И всё, что ты можешь — это продолжать.
С болью.
С памятью.
С собой.
С той самой шестилетней девочкой внутри, которая до сих пор ждёт, что кто-то останется. До конца.
—//—
Я вернулась раньше. На сутки. Хотела сделать ему сюрприз.
Паша знал, как мне тяжело без него. Каждый вечер писал: «Дорогая, я скучаю. Дом без тебя — не дом». И вот я вернулась — почти на полуслова, на полувдоха. Потому что где он — там и я. Там всё моё.
В голове прокручивалась сцена встречи. Я представляла, как он будет стоять на пороге — босиком, в своей серой футболке с оторванным воротом, как всегда. Растрёпанный, смешной, но такой родной. Обнимет меня крепко — крепче, чем обычно, уткнётся носом в шею и прошепчет: «Ну наконец-то ты дома».
Я представляла это так живо, что даже чемодан казался мне чем-то лишним. Он катился по плитке, и запах осенних листьев, смешанный с ароматом чьего-то супа, казался такой знакомой уютной гармонией. Всё, как в кино. Всё, как должно было быть.
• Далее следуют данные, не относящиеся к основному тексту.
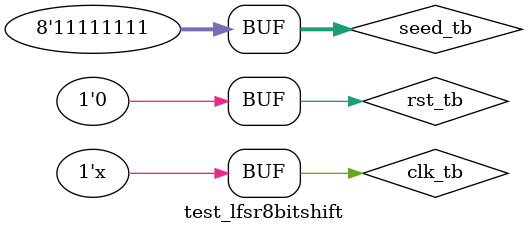
<source format=v>
`timescale 1ns / 1ps


module test_lfsr8bitshift();
 
    reg clk_tb;
    reg rst_tb;
    reg[7:0] seed_tb;
    wire outReg_tb;
    wire trig_tb;
    
    /*
    //TestBench muestra que cambia de directa a inversa una vez se pulsa el reset y no al reves
    initial
    begin
        clk_tb = 0;
        updown = 0;
        rst_tb = 1;
        #15;
        
        rst_tb = 0;
        #300;
        updown = 1;
        #30
        rst_tb = 1;
        #15
        rst_tb = 0;
        #100;
    end*/

    /*
    //TestBench muestra que cambia de directa a inversa
    initial
    begin
        clk_tb = 0;
        updown = 0;
        rst_tb = 1;
        #15;
        
        rst_tb = 0;
        #305;
        updown = 1;
        rst_tb = 1;
        #15
        rst_tb = 0;
        #100;
    end    */
    
    //TestBench muestra la señal en directa. Cuando se pulsa el rst reinicia
    initial
    begin
        clk_tb = 0;
        seed_tb = 8'b11111111;
        rst_tb = 1;

        #15;
        
        rst_tb = 0;
        #500;
        

        #100;
    end
    
    always
    begin
        #10;
        clk_tb = ~ clk_tb;
    end
    
    LFSR8bitShift LFSR8bitShift(clk_tb, rst_tb, seed_tb, outReg_tb, trig_tb);
    
endmodule

</source>
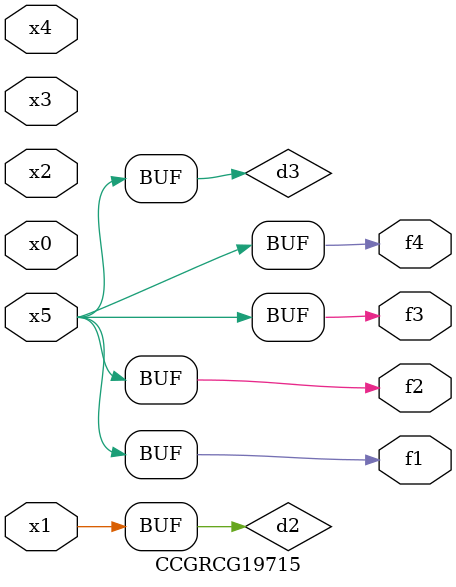
<source format=v>
module CCGRCG19715(
	input x0, x1, x2, x3, x4, x5,
	output f1, f2, f3, f4
);

	wire d1, d2, d3;

	not (d1, x5);
	or (d2, x1);
	xnor (d3, d1);
	assign f1 = d3;
	assign f2 = d3;
	assign f3 = d3;
	assign f4 = d3;
endmodule

</source>
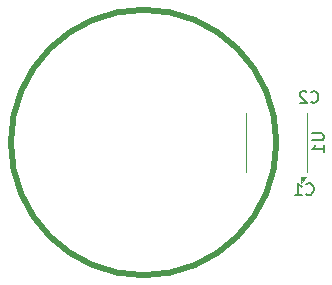
<source format=gbr>
%TF.GenerationSoftware,KiCad,Pcbnew,8.0.1*%
%TF.CreationDate,2024-04-16T09:43:11+08:00*%
%TF.ProjectId,tsa,7473612e-6b69-4636-9164-5f7063625858,rev?*%
%TF.SameCoordinates,Original*%
%TF.FileFunction,Legend,Bot*%
%TF.FilePolarity,Positive*%
%FSLAX46Y46*%
G04 Gerber Fmt 4.6, Leading zero omitted, Abs format (unit mm)*
G04 Created by KiCad (PCBNEW 8.0.1) date 2024-04-16 09:43:11*
%MOMM*%
%LPD*%
G01*
G04 APERTURE LIST*
%ADD10C,0.500000*%
%ADD11C,0.150000*%
%ADD12C,0.120000*%
G04 APERTURE END LIST*
D10*
X11240000Y0D02*
G75*
G02*
X-11240000Y0I-11240000J0D01*
G01*
X-11240000Y0D02*
G75*
G02*
X11240000Y0I11240000J0D01*
G01*
D11*
X13766666Y-4359580D02*
X13814285Y-4407200D01*
X13814285Y-4407200D02*
X13957142Y-4454819D01*
X13957142Y-4454819D02*
X14052380Y-4454819D01*
X14052380Y-4454819D02*
X14195237Y-4407200D01*
X14195237Y-4407200D02*
X14290475Y-4311961D01*
X14290475Y-4311961D02*
X14338094Y-4216723D01*
X14338094Y-4216723D02*
X14385713Y-4026247D01*
X14385713Y-4026247D02*
X14385713Y-3883390D01*
X14385713Y-3883390D02*
X14338094Y-3692914D01*
X14338094Y-3692914D02*
X14290475Y-3597676D01*
X14290475Y-3597676D02*
X14195237Y-3502438D01*
X14195237Y-3502438D02*
X14052380Y-3454819D01*
X14052380Y-3454819D02*
X13957142Y-3454819D01*
X13957142Y-3454819D02*
X13814285Y-3502438D01*
X13814285Y-3502438D02*
X13766666Y-3550057D01*
X12814285Y-4454819D02*
X13385713Y-4454819D01*
X13099999Y-4454819D02*
X13099999Y-3454819D01*
X13099999Y-3454819D02*
X13195237Y-3597676D01*
X13195237Y-3597676D02*
X13290475Y-3692914D01*
X13290475Y-3692914D02*
X13385713Y-3740533D01*
X14166666Y3440419D02*
X14214285Y3392800D01*
X14214285Y3392800D02*
X14357142Y3345180D01*
X14357142Y3345180D02*
X14452380Y3345180D01*
X14452380Y3345180D02*
X14595237Y3392800D01*
X14595237Y3392800D02*
X14690475Y3488038D01*
X14690475Y3488038D02*
X14738094Y3583276D01*
X14738094Y3583276D02*
X14785713Y3773752D01*
X14785713Y3773752D02*
X14785713Y3916609D01*
X14785713Y3916609D02*
X14738094Y4107085D01*
X14738094Y4107085D02*
X14690475Y4202323D01*
X14690475Y4202323D02*
X14595237Y4297561D01*
X14595237Y4297561D02*
X14452380Y4345180D01*
X14452380Y4345180D02*
X14357142Y4345180D01*
X14357142Y4345180D02*
X14214285Y4297561D01*
X14214285Y4297561D02*
X14166666Y4249942D01*
X13785713Y4249942D02*
X13738094Y4297561D01*
X13738094Y4297561D02*
X13642856Y4345180D01*
X13642856Y4345180D02*
X13404761Y4345180D01*
X13404761Y4345180D02*
X13309523Y4297561D01*
X13309523Y4297561D02*
X13261904Y4249942D01*
X13261904Y4249942D02*
X13214285Y4154704D01*
X13214285Y4154704D02*
X13214285Y4059466D01*
X13214285Y4059466D02*
X13261904Y3916609D01*
X13261904Y3916609D02*
X13833332Y3345180D01*
X13833332Y3345180D02*
X13214285Y3345180D01*
X14244819Y761904D02*
X15054342Y761904D01*
X15054342Y761904D02*
X15149580Y714285D01*
X15149580Y714285D02*
X15197200Y666666D01*
X15197200Y666666D02*
X15244819Y571428D01*
X15244819Y571428D02*
X15244819Y380952D01*
X15244819Y380952D02*
X15197200Y285714D01*
X15197200Y285714D02*
X15149580Y238095D01*
X15149580Y238095D02*
X15054342Y190476D01*
X15054342Y190476D02*
X14244819Y190476D01*
X15244819Y-809523D02*
X15244819Y-238095D01*
X15244819Y-523809D02*
X14244819Y-523809D01*
X14244819Y-523809D02*
X14387676Y-428571D01*
X14387676Y-428571D02*
X14482914Y-333333D01*
X14482914Y-333333D02*
X14530533Y-238095D01*
D12*
%TO.C,U1*%
X8630000Y2500000D02*
X8630000Y-2500000D01*
X13850000Y2500000D02*
X13850000Y-2500000D01*
X13300000Y-3420000D02*
X13300000Y-2940000D01*
X13780000Y-2940000D01*
X13300000Y-3420000D01*
G36*
X13300000Y-3420000D02*
G01*
X13300000Y-2940000D01*
X13780000Y-2940000D01*
X13300000Y-3420000D01*
G37*
%TD*%
M02*

</source>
Ключ вошёл в замок с характерным щелчком. Я открыла дверь, и сразу ощутила странную тишину. Не горел ночник, и это насторожило. Паша всегда оставлял свет — говорил, что не хочет, чтобы я возвращалась в темноту.
Я поставила чемодан у стены и прислушалась.
Тишина.
— Паша? — позвала тихо, почти шепотом, как будто боялась нарушить какую-то невидимую грань. Словно что-то внутри меня уже знало, что за углом всё не так.
Ответа не было.
Я прошла дальше. Кухня встретила меня непривычным запахом — сладким, приторным, ванилью и персиком. Это точно не наш запах. Паша никогда не использовал таких отдушек. Зачем ему ваниль?
“Порой молчание громче всех слов”
Мне двадцать семь, и я уже давно понял: жизнь — это не фильм и не геройская история, а бесконечная возня, где главное — не въебаться слишком сильно. Чувства? Да ну их нахер. Всё, что они приносят — боль, злость и разочарование. Поэтому я давно всё вырубил: не парюсь, не вникаю, не лезу. Живу по принципу — не трогай, и тебя не тронут.
Я сидел в машине у старого двора — того самого, где когда-то вырос. Только что вышел от Зины Петровны — ангела в халате и с железным характером. В детстве она спасала нас с сестрой от голода и детдомовских перспектив. Как всегда — чай, пирожки, разговор «ни о чём», а между строк — забота.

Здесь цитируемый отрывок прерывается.